Femtosecond transient absorption has been used to probe carrier dynamics and resonant optical nonlinearities in CdSe nanocrystals with diverse surface passivations. The observed multiparticle excitation dynamics are attributed to quantum‑confined Auger recombination. The study reveals sequential filling of 1S, 1P, and 1D electron orbitals, shows that electron–hole spatial separation governs intraband dynamics via a non‑phonon relaxation mechanism, finds that electron relaxation is surface‑passivation dependent while hole relaxation is intrinsic, and observes quantized relaxation rates for multiple electron–hole pairs.

Abstract

Femtosecond transient absorption in the visible and infrared spectral ranges has been applied to study carrier dynamics and mechanisms for resonant optical nonlinearities in CdSe nanocrystals (NCs) with a variety of surface passivations. Sequential filling of the 1S, 1P, and 1D atomic-like electron orbitals, governed by Fermi statistics, is clearly observed in the NC bleaching spectra recorded at progressively higher pump intensities. We observe that electron−hole (e−h) spatial separation strongly affects electron intraband dynamics. Such dependence indicates a nonphonon energy relaxation mechanism involving e−h interactions. A strong difference in electron and hole relaxation behavior in the stage following initial intraband relaxation is observed.

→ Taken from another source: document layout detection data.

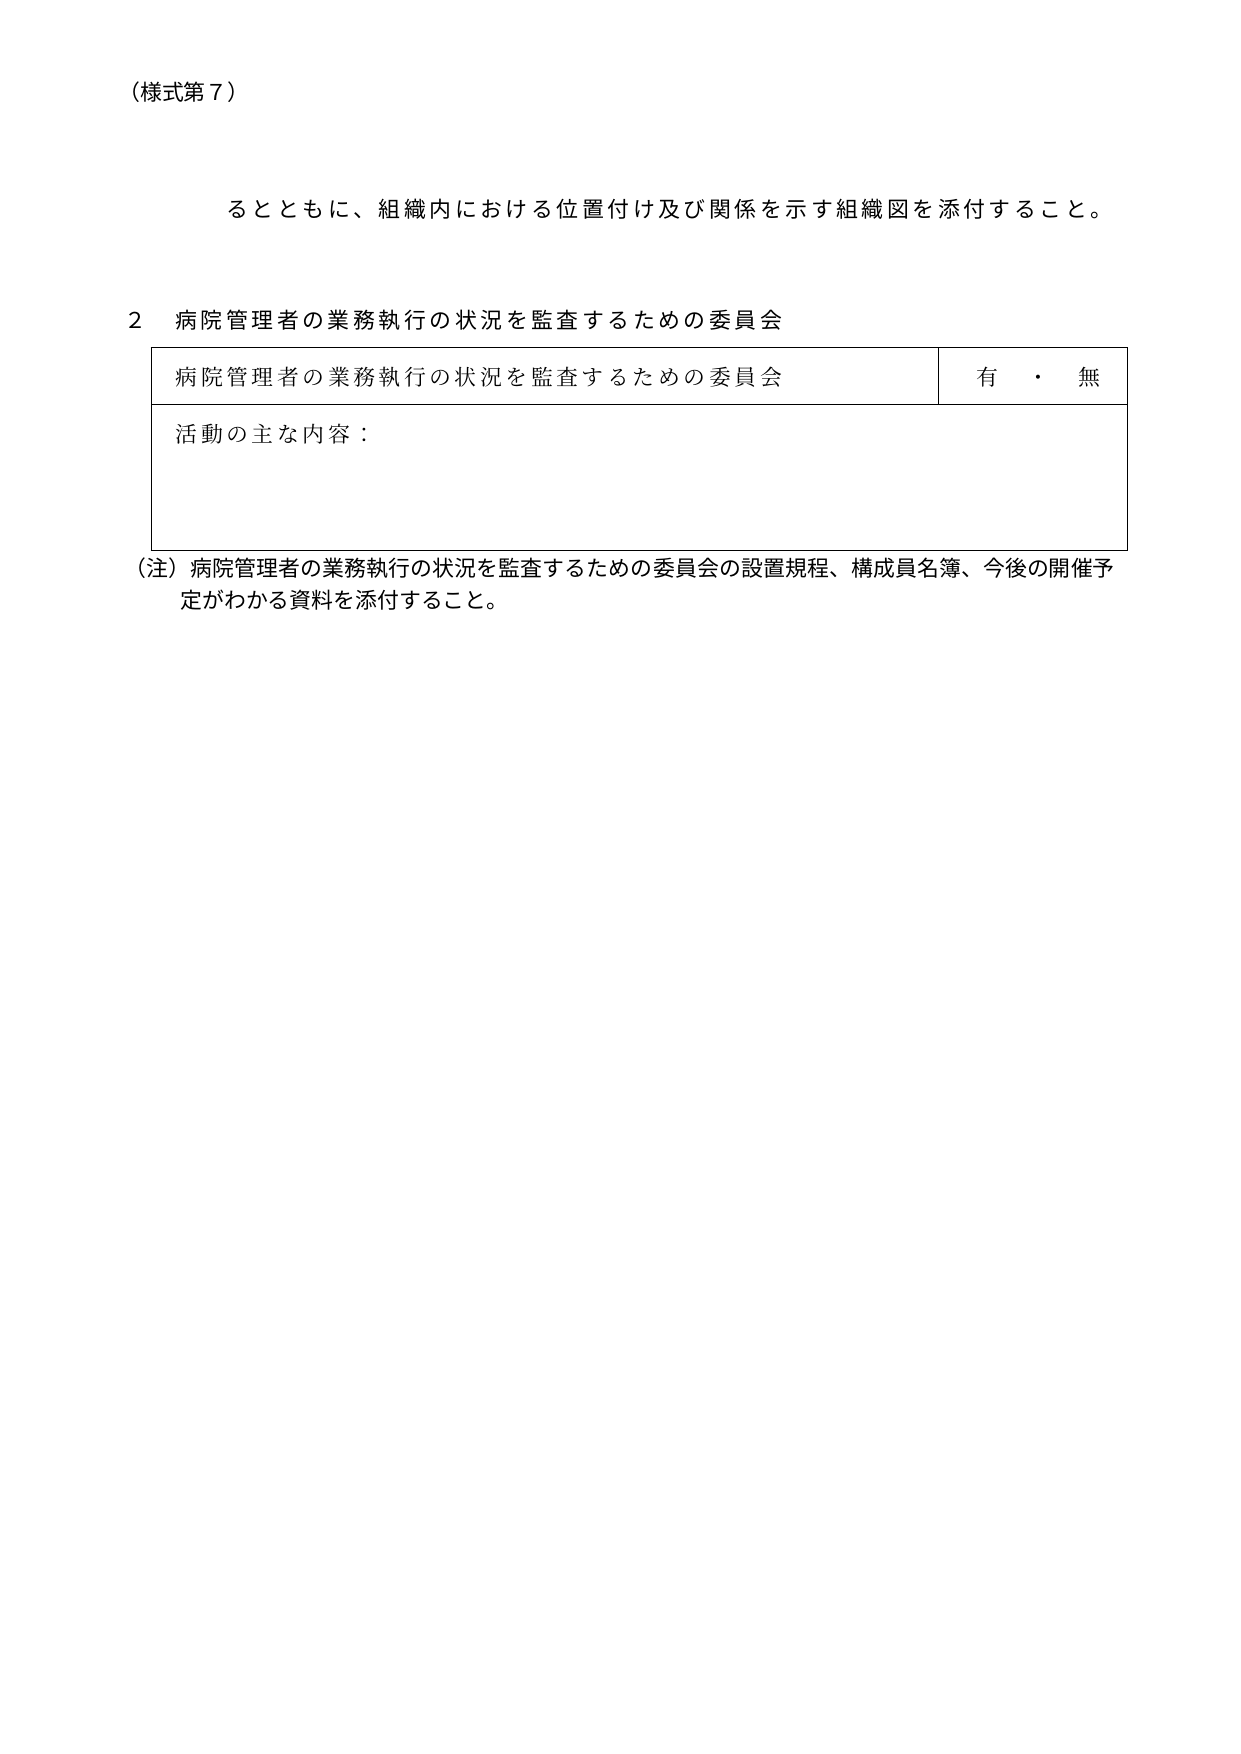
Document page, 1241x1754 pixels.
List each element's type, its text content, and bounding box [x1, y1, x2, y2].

table_cell 活動の主な内容： [152, 405, 1127, 550]
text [191, 180, 1116, 236]
table_header 病院管理者の業務執行の状況を監査するための委員会 [152, 348, 938, 404]
text ２ 病院管理者の業務執行の状況を監査するための委員会 [124, 291, 1116, 347]
table_header 有 ・ 無 [939, 348, 1127, 404]
text （注）病院管理者の業務執行の状況を監査するための委員会の設置規程、構成員名簿、今後の開催予定がわかる資料を添付すること。 [124, 551, 1116, 614]
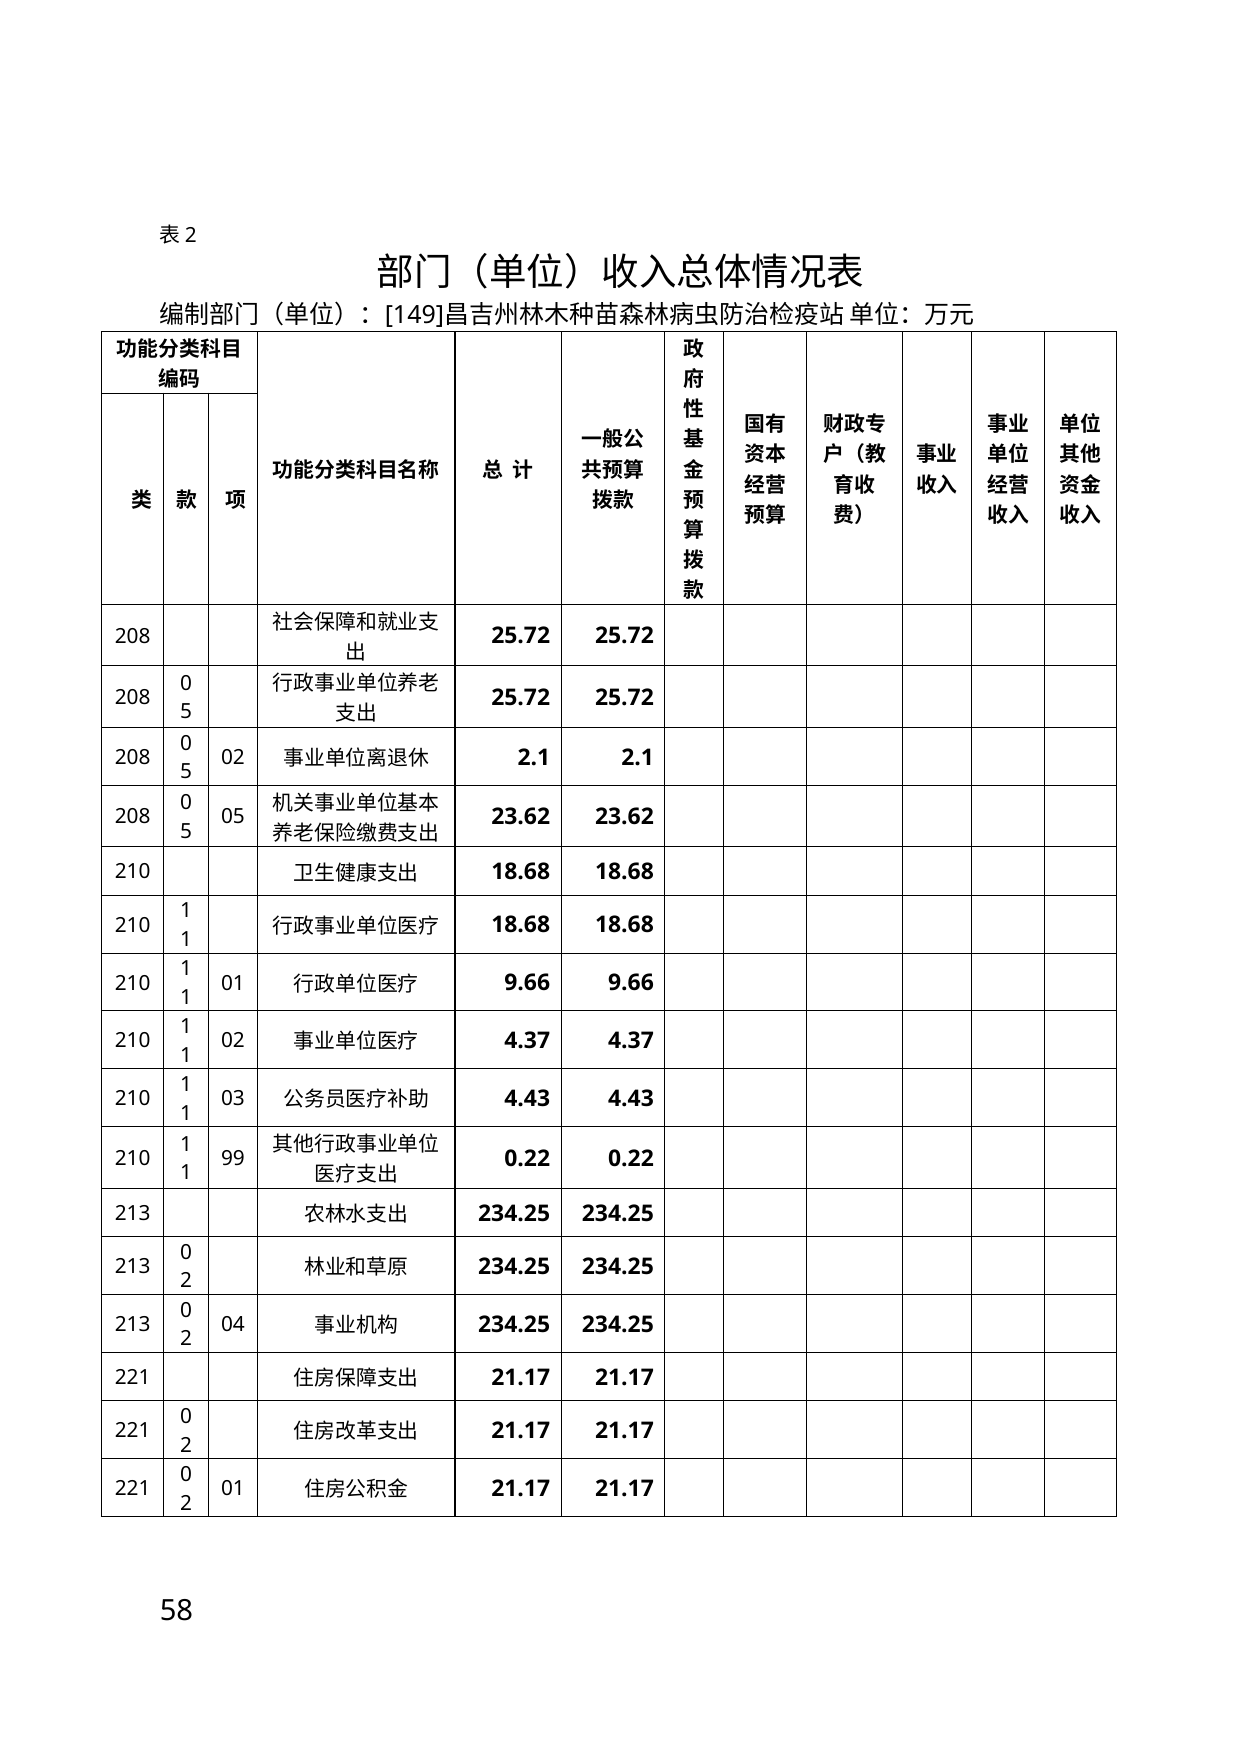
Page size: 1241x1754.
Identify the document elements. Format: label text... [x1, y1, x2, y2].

table_cell [724, 1011, 806, 1068]
table_cell [903, 1237, 971, 1294]
table_cell [972, 605, 1044, 665]
table_cell 4.43 [562, 1069, 664, 1126]
table_cell 行政单位医疗 [258, 954, 454, 1010]
table_cell 221 [102, 1401, 163, 1458]
table_cell 21.17 [456, 1401, 561, 1458]
table_cell 03 [209, 1069, 257, 1126]
table_cell [665, 1011, 723, 1068]
table_header 事业收入 [903, 332, 971, 604]
table_cell [209, 1189, 257, 1236]
table_cell 2.1 [456, 728, 561, 785]
table_cell [665, 1189, 723, 1236]
table_cell [972, 1189, 1044, 1236]
table_cell 02 [164, 1237, 208, 1294]
table_cell 213 [102, 1189, 163, 1236]
table_cell [724, 1353, 806, 1400]
table_cell 0.22 [456, 1127, 561, 1188]
text 表2 [159, 218, 1081, 249]
table_cell 05 [209, 786, 257, 846]
table_cell [665, 1069, 723, 1126]
table_cell 234.25 [456, 1189, 561, 1236]
table_cell [903, 1127, 971, 1188]
table_cell 221 [102, 1353, 163, 1400]
table_cell 99 [209, 1127, 257, 1188]
table_cell [724, 847, 806, 894]
table_cell 04 [209, 1295, 257, 1352]
table_cell [972, 1401, 1044, 1458]
table_cell [1045, 1011, 1116, 1068]
table_cell 213 [102, 1237, 163, 1294]
table_cell 行政事业单位医疗 [258, 896, 454, 952]
table_header 一般公共预算拨款 [562, 332, 664, 604]
table_cell 款 [164, 394, 208, 604]
table_cell 4.43 [456, 1069, 561, 1126]
table_cell [972, 1237, 1044, 1294]
table_cell [903, 1295, 971, 1352]
table_cell 02 [209, 728, 257, 785]
table_cell [1045, 1069, 1116, 1126]
table_cell [807, 1459, 902, 1516]
table_cell 210 [102, 1011, 163, 1068]
table_cell 210 [102, 954, 163, 1010]
table_cell [164, 1189, 208, 1236]
table_cell 05 [164, 728, 208, 785]
table_cell [665, 728, 723, 785]
table_cell [209, 1237, 257, 1294]
table_cell 208 [102, 786, 163, 846]
table_cell 住房公积金 [258, 1459, 454, 1516]
table_cell 234.25 [456, 1295, 561, 1352]
table_cell [164, 605, 208, 665]
table_cell [209, 896, 257, 952]
table_cell [209, 605, 257, 665]
table_cell [972, 1127, 1044, 1188]
table_cell 9.66 [456, 954, 561, 1010]
table_cell [665, 1237, 723, 1294]
table_cell 11 [164, 1127, 208, 1188]
table_header 国有资本经营预算 [724, 332, 806, 604]
table_header 政府性基金预算拨款 [665, 332, 723, 604]
table_header 功能分类科目名称 [258, 332, 454, 604]
table_cell 11 [164, 896, 208, 952]
table_cell [807, 1401, 902, 1458]
table_cell [807, 954, 902, 1010]
table_cell 25.72 [456, 666, 561, 727]
table_cell [972, 666, 1044, 727]
table_cell [1045, 1353, 1116, 1400]
table_cell [1045, 786, 1116, 846]
table_cell [972, 847, 1044, 894]
table_cell 农林水支出 [258, 1189, 454, 1236]
table_cell 11 [164, 1011, 208, 1068]
table_cell 21.17 [562, 1353, 664, 1400]
table_cell [807, 1295, 902, 1352]
text 编制部门（单位）：[149]昌吉州林木种苗森林病虫防治检疫站 单位：万元 [159, 295, 1081, 331]
table_cell [903, 896, 971, 952]
table_cell 213 [102, 1295, 163, 1352]
table_cell [724, 728, 806, 785]
table_cell [724, 605, 806, 665]
table_cell [665, 1401, 723, 1458]
table_cell [1045, 1189, 1116, 1236]
table_cell 11 [164, 954, 208, 1010]
table_cell [724, 1401, 806, 1458]
table_cell 类 [102, 394, 163, 604]
table_cell 208 [102, 666, 163, 727]
table_cell 项 [209, 394, 257, 604]
table_cell 林业和草原 [258, 1237, 454, 1294]
table_cell [972, 1353, 1044, 1400]
table_cell 02 [209, 1011, 257, 1068]
table_cell [903, 1459, 971, 1516]
table_cell [665, 1353, 723, 1400]
table_cell [972, 728, 1044, 785]
table_cell 公务员医疗补助 [258, 1069, 454, 1126]
table_cell [209, 666, 257, 727]
table_cell 21.17 [456, 1459, 561, 1516]
table_cell [807, 666, 902, 727]
table_cell [1045, 728, 1116, 785]
table_cell [903, 728, 971, 785]
table_cell [724, 666, 806, 727]
table_cell [1045, 954, 1116, 1010]
table_cell [903, 786, 971, 846]
table_cell [807, 1069, 902, 1126]
table_cell 02 [164, 1459, 208, 1516]
table_cell [724, 1069, 806, 1126]
table_cell [807, 605, 902, 665]
table_cell 住房保障支出 [258, 1353, 454, 1400]
table_cell 210 [102, 1069, 163, 1126]
table_cell [164, 847, 208, 894]
table_cell 11 [164, 1069, 208, 1126]
table_header 事业单位经营收入 [972, 332, 1044, 604]
table_cell 社会保障和就业支出 [258, 605, 454, 665]
table_cell [209, 1353, 257, 1400]
text 部门（单位）收入总体情况表 [159, 249, 1081, 295]
table_cell [665, 1127, 723, 1188]
table_cell [972, 1069, 1044, 1126]
table_cell 25.72 [562, 605, 664, 665]
table_cell [903, 1011, 971, 1068]
table_cell 210 [102, 1127, 163, 1188]
table_header 功能分类科目编码 [102, 332, 257, 392]
table_cell [665, 786, 723, 846]
table_cell 住房改革支出 [258, 1401, 454, 1458]
table_cell [903, 1069, 971, 1126]
table_cell 4.37 [562, 1011, 664, 1068]
table_cell 23.62 [562, 786, 664, 846]
table_cell 234.25 [562, 1295, 664, 1352]
table_cell [972, 896, 1044, 952]
table_cell [807, 1127, 902, 1188]
table_cell [807, 1189, 902, 1236]
table_cell 4.37 [456, 1011, 561, 1068]
table_cell [665, 1459, 723, 1516]
table_cell [972, 1295, 1044, 1352]
table_cell 02 [164, 1295, 208, 1352]
table_cell 9.66 [562, 954, 664, 1010]
table_cell [1045, 1127, 1116, 1188]
table_cell 机关事业单位基本养老保险缴费支出 [258, 786, 454, 846]
table_cell 21.17 [562, 1401, 664, 1458]
table_cell [1045, 847, 1116, 894]
table_cell [903, 1353, 971, 1400]
table_cell 25.72 [562, 666, 664, 727]
table_cell [807, 1011, 902, 1068]
table_cell [807, 1237, 902, 1294]
table_cell [972, 786, 1044, 846]
table_cell [807, 728, 902, 785]
table_cell [807, 786, 902, 846]
table_cell [665, 666, 723, 727]
table_header 总 计 [456, 332, 561, 604]
table_cell [724, 1295, 806, 1352]
table_cell 208 [102, 728, 163, 785]
table_cell 18.68 [456, 896, 561, 952]
table_cell [972, 1459, 1044, 1516]
table_cell 行政事业单位养老支出 [258, 666, 454, 727]
table_cell [209, 1401, 257, 1458]
table_cell [1045, 605, 1116, 665]
table_cell 18.68 [562, 847, 664, 894]
table_cell [724, 896, 806, 952]
table_cell [665, 847, 723, 894]
table_cell [1045, 666, 1116, 727]
table_cell [903, 605, 971, 665]
table_cell 05 [164, 666, 208, 727]
table_cell 01 [209, 954, 257, 1010]
table_cell [807, 847, 902, 894]
table_cell 208 [102, 605, 163, 665]
table_cell 事业单位离退休 [258, 728, 454, 785]
table_cell 23.62 [456, 786, 561, 846]
table_cell [665, 896, 723, 952]
table_cell 0.22 [562, 1127, 664, 1188]
table_cell [724, 1189, 806, 1236]
table_cell 卫生健康支出 [258, 847, 454, 894]
table_cell [209, 847, 257, 894]
table_cell 18.68 [456, 847, 561, 894]
table_cell [807, 1353, 902, 1400]
table_header 财政专户（教育收费） [807, 332, 902, 604]
table_cell [903, 954, 971, 1010]
table_cell 210 [102, 847, 163, 894]
table_cell 其他行政事业单位医疗支出 [258, 1127, 454, 1188]
table_cell 18.68 [562, 896, 664, 952]
table_cell [807, 896, 902, 952]
table_cell [903, 1401, 971, 1458]
table_header 单位其他资金收入 [1045, 332, 1116, 604]
table_cell [724, 1237, 806, 1294]
table_cell 05 [164, 786, 208, 846]
table_cell 事业单位医疗 [258, 1011, 454, 1068]
table_cell 02 [164, 1401, 208, 1458]
table_cell [1045, 1401, 1116, 1458]
table_cell [1045, 1295, 1116, 1352]
table_cell [724, 954, 806, 1010]
table_cell [1045, 1237, 1116, 1294]
table_cell [903, 847, 971, 894]
table_cell [903, 666, 971, 727]
table_cell 234.25 [562, 1237, 664, 1294]
table_cell [724, 1127, 806, 1188]
table_cell [972, 1011, 1044, 1068]
table_cell 234.25 [456, 1237, 561, 1294]
table_cell 221 [102, 1459, 163, 1516]
table_cell [164, 1353, 208, 1400]
table_cell [724, 1459, 806, 1516]
table_cell [972, 954, 1044, 1010]
table_cell [903, 1189, 971, 1236]
table_cell [1045, 896, 1116, 952]
table_cell 234.25 [562, 1189, 664, 1236]
table_cell [724, 786, 806, 846]
table_cell 25.72 [456, 605, 561, 665]
table_cell 2.1 [562, 728, 664, 785]
table_cell 01 [209, 1459, 257, 1516]
table_cell 21.17 [562, 1459, 664, 1516]
table_cell [665, 1295, 723, 1352]
table_cell 210 [102, 896, 163, 952]
table_cell [665, 605, 723, 665]
table_cell 事业机构 [258, 1295, 454, 1352]
table_cell 21.17 [456, 1353, 561, 1400]
table_cell [1045, 1459, 1116, 1516]
table_cell [665, 954, 723, 1010]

In contrast to electron relaxation, which is sensitive to the quality of surface passivation (i.e., is affected by trapping at surface defects), depopulation dynamics of the initially-excited hole states are identical in NCs with different surface properties, suggesting that these dynamics are due to relaxation into intrinsic NC states. In the regime of multiparticle excitation, a quantization of relaxation rates corresponding to different multiple e−h pair states is observed. This effect is explained in terms of quantum-confined Auger recombination.